The older residents did not come to the square, but rather set up tables and chairs outside their homes and ate paella. “Fa frett,” one woman said to us, complaining about the cold. In Spanish, that phrase would have been “hace frio”; in Italian, “fa freddo.” “Fa fret” therefore seemed more Italian that it did Spanish, a remnant that harks back to the days when Catalans and their language ruled over Sardinia in Italy, Corsica in France and other non-Spanish areas farther to the east. It was pleasant to hear this snippet of an uncommon language, and I now use it with the friends I was there with, instead of Spanish or English, smiling at the memory of its origins.

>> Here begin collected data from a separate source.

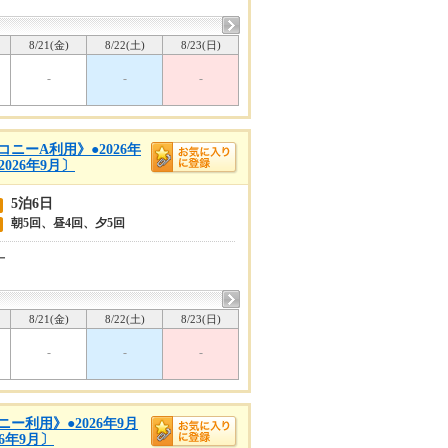
8/21(金)
8/22(土)
8/23(日)
-
-
-
ニーA利用》●2026年
026年9月〕
5泊6日
朝5回、昼4回、夕5回
ー
8/21(金)
8/22(土)
8/23(日)
-
-
-
ー利用》●2026年9月
6年9月〕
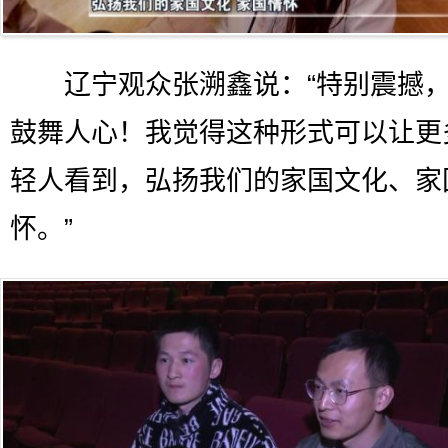
辽宁观众张溯鑫说：“特别震撼，
鼓舞人心！我觉得这种形式可以让更
轻人看到，弘扬我们的家国文化、家
怀。”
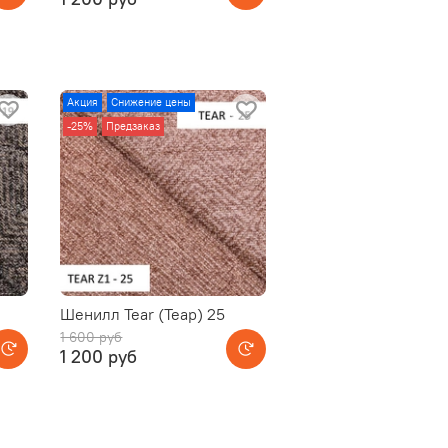
Акция
Снижение цены
-25%
Предзаказ
Шенилл Tear (Теар) 25
1 600 руб
1 200 руб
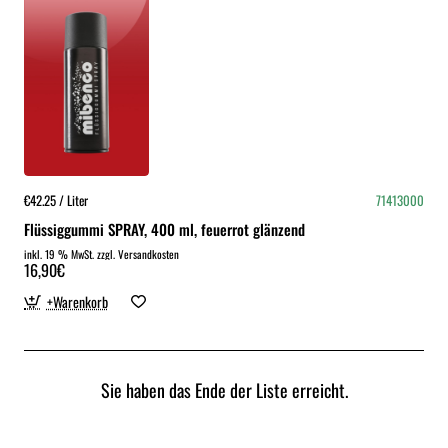
€42.25 / Liter
71413000
Flüssiggummi SPRAY, 400 ml, feuerrot glänzend
inkl. 19 % MwSt. zzgl. Versandkosten
16,90€
+Warenkorb
Sie haben das Ende der Liste erreicht.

A small church stands out of the Albufera at La Muntanyeta dels Sants, but there is little else apart from peace and beauty on the route north from Sollana back to Valencia until you reach another small town, El Palmar. Its long, main street contains at least a dozen places to eat paella and sits beside the marsh’s sole lagoon. Boat trips can be planned that take you to see its wildlife and traditional houses, which now are fast disappearing. A few can be seen from the side of the beach road between El Saler, where Valencianos come to bathe in the sun, and El Palmar.
Finally, do not leave Valencia without trying its signature drink, horchata, or orxata in Valenciano. This drink served chilled is made from tiger nuts, which are not nuts at all, but a root, a tuber introduced to south Spain from Egypt by the Moors who invaded Spain in the ninth century and inhabited it until 1492 when they were expelled by the Spanish king and queen, Ferdinand and Isabella. The drink does taste nutty. It also contains milk, cinnamon, sugar and vanilla and is superior, to my mind, than the similar but sweeter rice-based horchata sold in Mexico and many U.S. cities in which Mexicans have settled. It is perfect with a sandwich containing jamón ibérica de bellota, the most sought-after Spanish ham that is made from pigs who eat exclusively acorns (bellotas in Spanish). A pretty story, perhaps myth, surrounds the drink’s name. The one mostly told is how a young girl from Valencia served the drink—which locals also called chufa—to the Spanish king James I. She told him, “this milk is called chufa,” to which the king replied in Valencian, “Aixo no es llet, aixo es or, xata,” or in English, “This is not milk, this is gold, cutie.” A nice tale to remember during lunch.